Девочка в пятидесятый, или, может, пятьдесят восьмой раз перевернулась с левого бока на правый, но значительного успокоения ни расчесанным комариным укусам, ни тоненько жужжащим в голове мыслям это не принесло. Девочка страшно переживала, или, по крайней мере, хотела думать, что страшно переживает.
Фонарь на улице погас час назад, ещё четыре часа назад на вопрос, встретит ли она сегодня рассвет, она надменно фыркнула прямо в зеленые асечные глазки ответила, что ляжет через несколько минут. Действительно легла, надо сказать. Когда за окошком совсем уж прояснело, девочка включила свет, добила последнего уцелевшего к этому моменту комара, и взялась дочитывать отложенную месяц назад книжку, попутно не без труда вспоминая, что за толпа героев суетится на её страницах, торопясь к развязке. Книжка шла хорошо, уверенно, и даже в самых занудных местах сонливости особенно не прибавлялось. Этого просто не могло быть. Нет, всё-таки муки муками, но пора и честь знать. Споткнувшись о героиню, натиравшую виски одеколоном, девочка заметила про себя, что причина волнений их явно не стоила, да и по здравом размышлении вообще не была причиной для малейшего беспокойства.
Девочка взглянула на маленькую комнату со стороны и представила себя героиней повествования, о которой автор отстранённо-сочувственно сообщал: заснула она под утро, около шести.

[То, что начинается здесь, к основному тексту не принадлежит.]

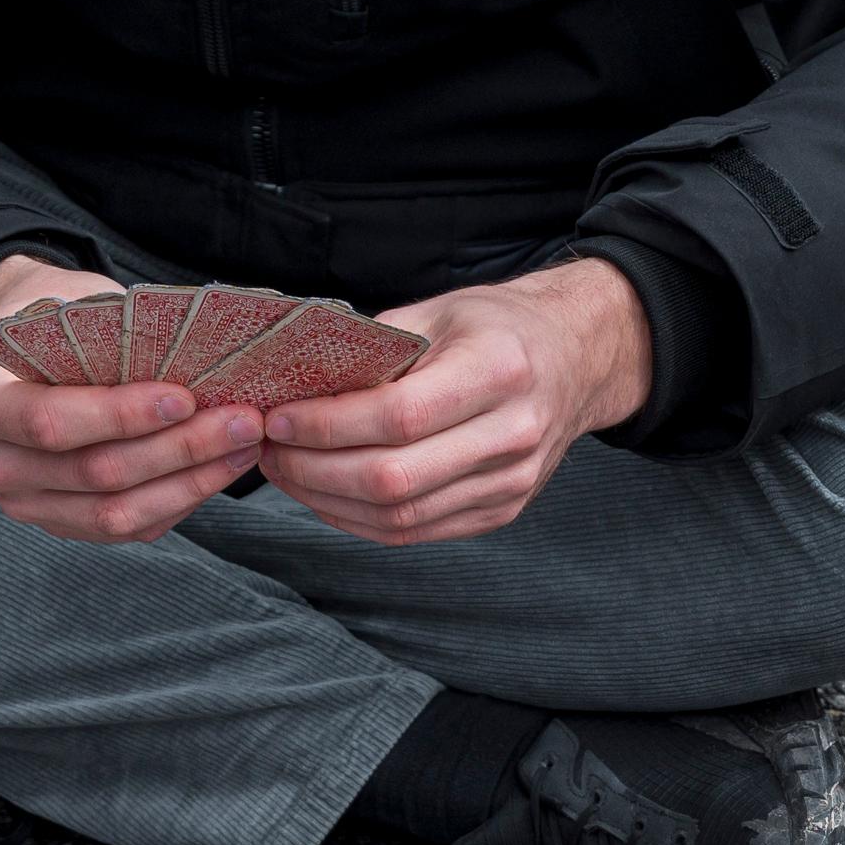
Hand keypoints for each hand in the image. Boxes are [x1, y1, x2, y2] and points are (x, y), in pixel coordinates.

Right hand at [0, 253, 264, 543]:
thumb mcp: (70, 307)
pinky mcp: (64, 524)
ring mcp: (26, 504)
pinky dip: (181, 499)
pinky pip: (129, 526)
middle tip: (242, 421)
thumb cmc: (51, 319)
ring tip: (245, 445)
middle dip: (178, 448)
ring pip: (117, 512)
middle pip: (94, 473)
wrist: (23, 354)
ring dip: (191, 481)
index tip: (185, 397)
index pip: (50, 423)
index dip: (121, 416)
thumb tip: (198, 364)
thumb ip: (113, 339)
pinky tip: (221, 467)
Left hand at [253, 261, 651, 545]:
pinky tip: (325, 495)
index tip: (278, 418)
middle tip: (269, 451)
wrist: (576, 360)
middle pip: (392, 479)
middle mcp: (512, 433)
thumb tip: (295, 387)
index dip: (326, 426)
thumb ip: (376, 351)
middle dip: (313, 471)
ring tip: (287, 472)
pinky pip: (415, 531)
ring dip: (327, 501)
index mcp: (499, 369)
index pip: (397, 416)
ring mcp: (511, 483)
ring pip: (399, 517)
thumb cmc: (498, 327)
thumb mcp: (441, 312)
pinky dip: (358, 520)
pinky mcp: (501, 512)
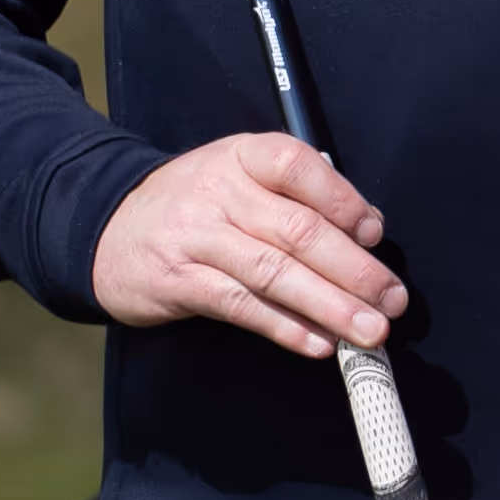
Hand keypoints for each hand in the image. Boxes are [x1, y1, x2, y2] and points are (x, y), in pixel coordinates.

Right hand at [91, 133, 407, 357]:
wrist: (107, 228)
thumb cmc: (194, 205)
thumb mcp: (238, 178)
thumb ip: (295, 196)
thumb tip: (365, 230)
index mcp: (242, 156)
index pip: (299, 167)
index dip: (343, 201)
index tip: (375, 235)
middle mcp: (219, 193)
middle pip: (297, 230)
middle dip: (354, 270)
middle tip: (392, 301)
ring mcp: (196, 238)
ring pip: (274, 273)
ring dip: (330, 306)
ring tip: (370, 331)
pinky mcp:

Нет, увы, в чьи-то планы этого явно не входило. Настало полноправное утро, и, не будь сегодня воскресенье, коридоры уже непременно бы наполнились шумом, но, так или иначе, время спать окончательно прошло. Начало седьмого летом - омерзительно романтичное время, и, если уж ты собрался подниматься именно сейчас, то так и тянет сделать какую-нибудь глупость, - может, только утреннюю гимнастику, а может и прогуляться пешком куда-нибудь в незнакомую до сих пор часть города. Куда разумнее было бы, конечно, отправиться спать, отменив часть воскресных планов. Девочка ещё раз потянулась и пошла умываться. Нет, черт возьми, мне положительно не везёт с героинями.